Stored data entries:
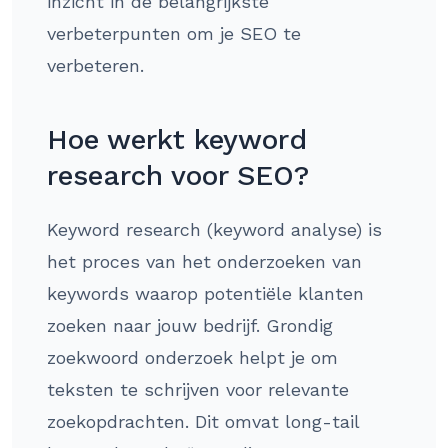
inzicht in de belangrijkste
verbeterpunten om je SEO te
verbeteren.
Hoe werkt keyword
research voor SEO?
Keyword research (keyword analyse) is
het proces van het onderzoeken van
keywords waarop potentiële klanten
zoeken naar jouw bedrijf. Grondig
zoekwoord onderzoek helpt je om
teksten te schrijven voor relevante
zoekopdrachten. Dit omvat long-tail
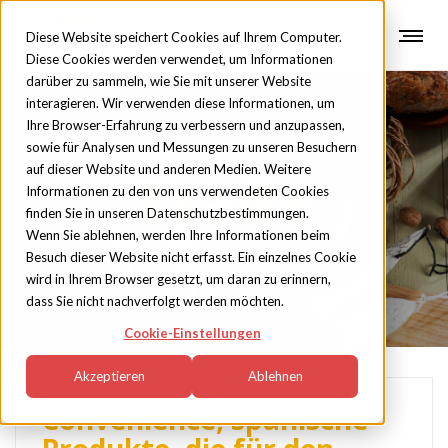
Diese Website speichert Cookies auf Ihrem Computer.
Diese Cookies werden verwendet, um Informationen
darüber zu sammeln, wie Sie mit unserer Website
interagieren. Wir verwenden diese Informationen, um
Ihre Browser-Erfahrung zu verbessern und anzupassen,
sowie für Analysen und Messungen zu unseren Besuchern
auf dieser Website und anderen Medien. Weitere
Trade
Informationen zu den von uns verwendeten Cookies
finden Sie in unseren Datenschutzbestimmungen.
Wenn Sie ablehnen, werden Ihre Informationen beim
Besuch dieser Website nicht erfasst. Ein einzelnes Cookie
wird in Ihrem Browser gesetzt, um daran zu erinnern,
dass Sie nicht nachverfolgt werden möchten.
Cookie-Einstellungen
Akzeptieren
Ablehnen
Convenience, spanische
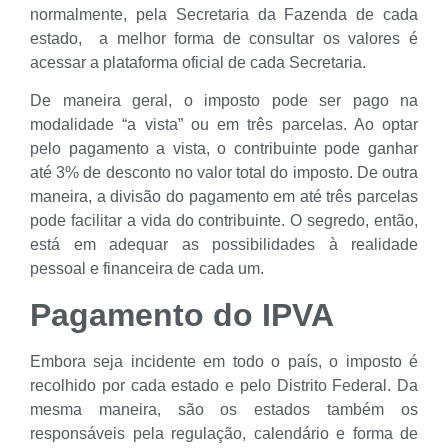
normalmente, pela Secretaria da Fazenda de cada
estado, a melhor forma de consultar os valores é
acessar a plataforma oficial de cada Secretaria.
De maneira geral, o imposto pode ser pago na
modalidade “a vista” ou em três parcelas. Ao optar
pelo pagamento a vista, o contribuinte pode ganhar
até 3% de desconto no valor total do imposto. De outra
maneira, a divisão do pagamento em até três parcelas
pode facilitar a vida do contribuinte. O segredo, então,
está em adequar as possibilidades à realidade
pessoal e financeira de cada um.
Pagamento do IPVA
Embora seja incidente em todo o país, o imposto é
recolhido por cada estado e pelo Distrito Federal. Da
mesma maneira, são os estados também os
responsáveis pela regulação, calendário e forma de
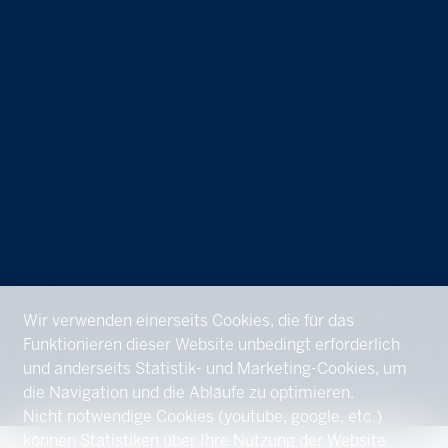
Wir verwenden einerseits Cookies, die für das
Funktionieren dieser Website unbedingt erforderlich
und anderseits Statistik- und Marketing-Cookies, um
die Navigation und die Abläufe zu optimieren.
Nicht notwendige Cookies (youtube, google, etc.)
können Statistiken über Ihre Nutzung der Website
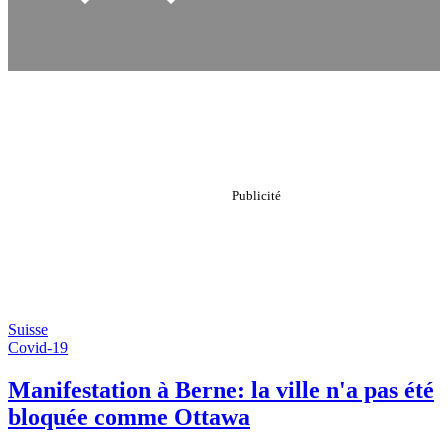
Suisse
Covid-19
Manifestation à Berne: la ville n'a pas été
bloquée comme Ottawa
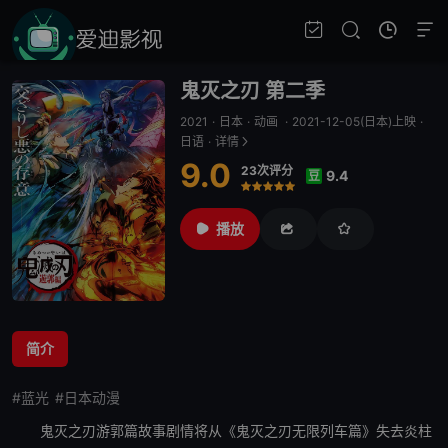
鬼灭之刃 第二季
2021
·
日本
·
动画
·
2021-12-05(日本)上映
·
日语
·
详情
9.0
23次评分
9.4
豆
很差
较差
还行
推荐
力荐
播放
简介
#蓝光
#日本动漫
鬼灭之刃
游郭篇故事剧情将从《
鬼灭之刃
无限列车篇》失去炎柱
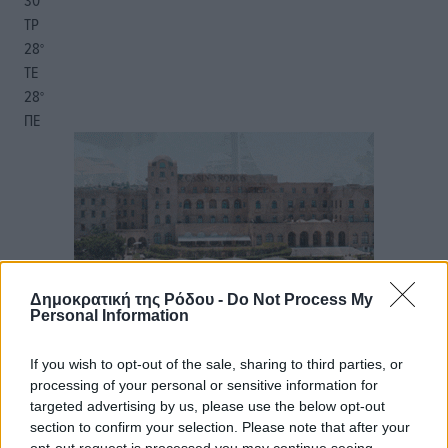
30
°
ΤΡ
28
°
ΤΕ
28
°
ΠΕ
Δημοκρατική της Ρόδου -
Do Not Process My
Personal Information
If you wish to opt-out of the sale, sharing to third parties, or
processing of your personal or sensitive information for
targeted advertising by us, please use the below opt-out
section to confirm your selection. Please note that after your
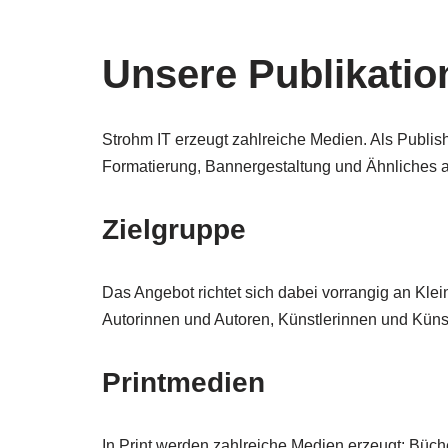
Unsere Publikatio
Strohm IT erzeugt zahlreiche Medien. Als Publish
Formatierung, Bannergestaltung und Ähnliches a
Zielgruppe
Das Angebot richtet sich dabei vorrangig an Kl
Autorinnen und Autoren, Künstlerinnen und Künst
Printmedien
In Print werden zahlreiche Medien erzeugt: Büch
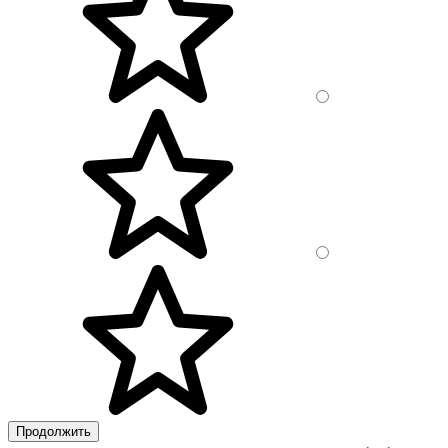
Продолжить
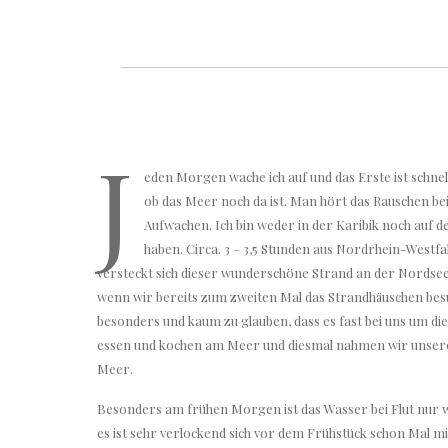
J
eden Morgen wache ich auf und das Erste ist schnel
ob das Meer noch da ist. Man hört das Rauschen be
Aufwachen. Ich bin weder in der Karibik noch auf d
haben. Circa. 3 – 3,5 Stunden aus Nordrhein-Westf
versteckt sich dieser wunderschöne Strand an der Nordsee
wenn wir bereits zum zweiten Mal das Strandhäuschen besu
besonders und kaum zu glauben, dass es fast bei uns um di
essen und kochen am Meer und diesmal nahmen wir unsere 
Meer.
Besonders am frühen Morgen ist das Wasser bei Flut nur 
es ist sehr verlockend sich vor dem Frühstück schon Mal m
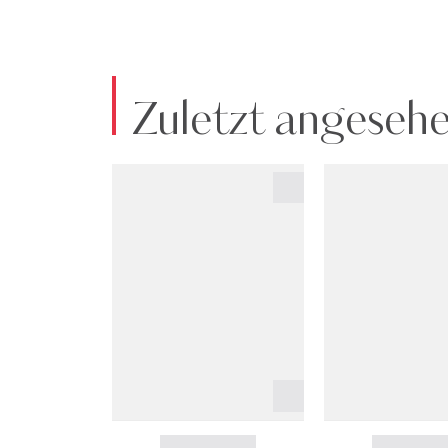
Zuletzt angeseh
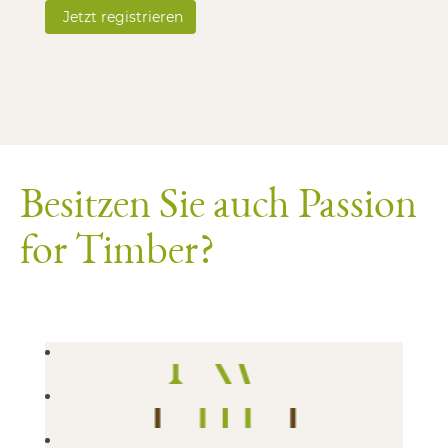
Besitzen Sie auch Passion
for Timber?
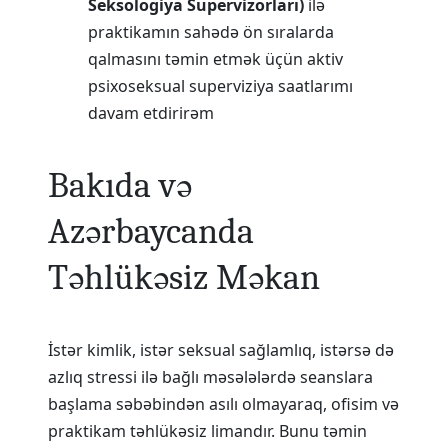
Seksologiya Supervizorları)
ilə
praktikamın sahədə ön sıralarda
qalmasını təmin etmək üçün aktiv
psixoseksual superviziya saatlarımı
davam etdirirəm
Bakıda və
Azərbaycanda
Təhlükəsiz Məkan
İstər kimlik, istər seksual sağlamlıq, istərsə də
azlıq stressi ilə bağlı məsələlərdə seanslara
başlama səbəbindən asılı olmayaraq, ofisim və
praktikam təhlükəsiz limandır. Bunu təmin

● Brief: Copy every line of text in the listing above without changing anything, and leave out the picture markers.

● Written answer:
inzicht in de belangrijkste
verbeterpunten om je SEO te
verbeteren.
Hoe werkt keyword
research voor SEO?
Keyword research (keyword analyse) is
het proces van het onderzoeken van
keywords waarop potentiële klanten
zoeken naar jouw bedrijf. Grondig
zoekwoord onderzoek helpt je om
teksten te schrijven voor relevante
zoekopdrachten. Dit omvat long-tail
Diese Website speichert Cookies auf Ihrem Computer.
Diese Cookies werden verwendet, um Informationen
darüber zu sammeln, wie Sie mit unserer Website
interagieren. Wir verwenden diese Informationen, um
Ihre Browser-Erfahrung zu verbessern und anzupassen,
sowie für Analysen und Messungen zu unseren Besuchern
auf dieser Website und anderen Medien. Weitere
Trade
Informationen zu den von uns verwendeten Cookies
finden Sie in unseren Datenschutzbestimmungen.
Wenn Sie ablehnen, werden Ihre Informationen beim
Besuch dieser Website nicht erfasst. Ein einzelnes Cookie
wird in Ihrem Browser gesetzt, um daran zu erinnern,
dass Sie nicht nachverfolgt werden möchten.
Cookie-Einstellungen
Akzeptieren
Ablehnen
Convenience, spanische
normalmente, pela Secretaria da Fazenda de cada
estado, a melhor forma de consultar os valores é
acessar a plataforma oficial de cada Secretaria.
De maneira geral, o imposto pode ser pago na
modalidade “a vista” ou em três parcelas. Ao optar
pelo pagamento a vista, o contribuinte pode ganhar
até 3% de desconto no valor total do imposto. De outra
maneira, a divisão do pagamento em até três parcelas
pode facilitar a vida do contribuinte. O segredo, então,
está em adequar as possibilidades à realidade
pessoal e financeira de cada um.
Pagamento do IPVA
Embora seja incidente em todo o país, o imposto é
recolhido por cada estado e pelo Distrito Federal. Da
mesma maneira, são os estados também os
responsáveis pela regulação, calendário e forma de
Wir verwenden einerseits Cookies, die für das
Funktionieren dieser Website unbedingt erforderlich
und anderseits Statistik- und Marketing-Cookies, um
die Navigation und die Abläufe zu optimieren.
Nicht notwendige Cookies (youtube, google, etc.)
können Statistiken über Ihre Nutzung der Website
Suisse
Covid-19
Manifestation à Berne: la ville n'a pas été
bloquée comme Ottawa
鬼灭之刃 第二季
2021
·
日本
·
动画
·
2021-12-05(日本)上映
·
日语
·
详情
9.0
23次评分
9.4
豆
很差
较差
还行
推荐
力荐
播放
简介
#蓝光
#日本动漫
鬼灭之刃
游郭篇故事剧情将从《
鬼灭之刃
无限列车篇》失去炎柱
30
°
ΤΡ
28
°
ΤΕ
28
°
ΠΕ
Δημοκρατική της Ρόδου -
Do Not Process My
Personal Information
If you wish to opt-out of the sale, sharing to third parties, or
processing of your personal or sensitive information for
targeted advertising by us, please use the below opt-out
section to confirm your selection. Please note that after your
Unsere Publikatio
Strohm IT erzeugt zahlreiche Medien. Als Publish
Formatierung, Bannergestaltung und Ähnliches a
Zielgruppe
Das Angebot richtet sich dabei vorrangig an Kl
Autorinnen und Autoren, Künstlerinnen und Künst
Printmedien
In Print werden zahlreiche Medien erzeugt: Büch
Продолжить
J
eden Morgen wache ich auf und das Erste ist schnel
ob das Meer noch da ist. Man hört das Rauschen be
Aufwachen. Ich bin weder in der Karibik noch auf d
haben. Circa. 3 – 3,5 Stunden aus Nordrhein-Westf
versteckt sich dieser wunderschöne Strand an der Nordsee
wenn wir bereits zum zweiten Mal das Strandhäuschen besu
besonders und kaum zu glauben, dass es fast bei uns um di
essen und kochen am Meer und diesmal nahmen wir unsere 
Meer.
Besonders am frühen Morgen ist das Wasser bei Flut nur 
es ist sehr verlockend sich vor dem Frühstück schon Mal m
Zuletzt angeseh
Besitzen Sie auch Passion
for Timber?
Seksologiya Supervizorları)
ilə
praktikamın sahədə ön sıralarda
qalmasını təmin etmək üçün aktiv
psixoseksual superviziya saatlarımı
davam etdirirəm
Bakıda və
Azərbaycanda
Təhlükəsiz Məkan
İstər kimlik, istər seksual sağlamlıq, istərsə də
azlıq stressi ilə bağlı məsələlərdə seanslara
başlama səbəbindən asılı olmayaraq, ofisim və
praktikam təhlükəsiz limandır. Bunu təmin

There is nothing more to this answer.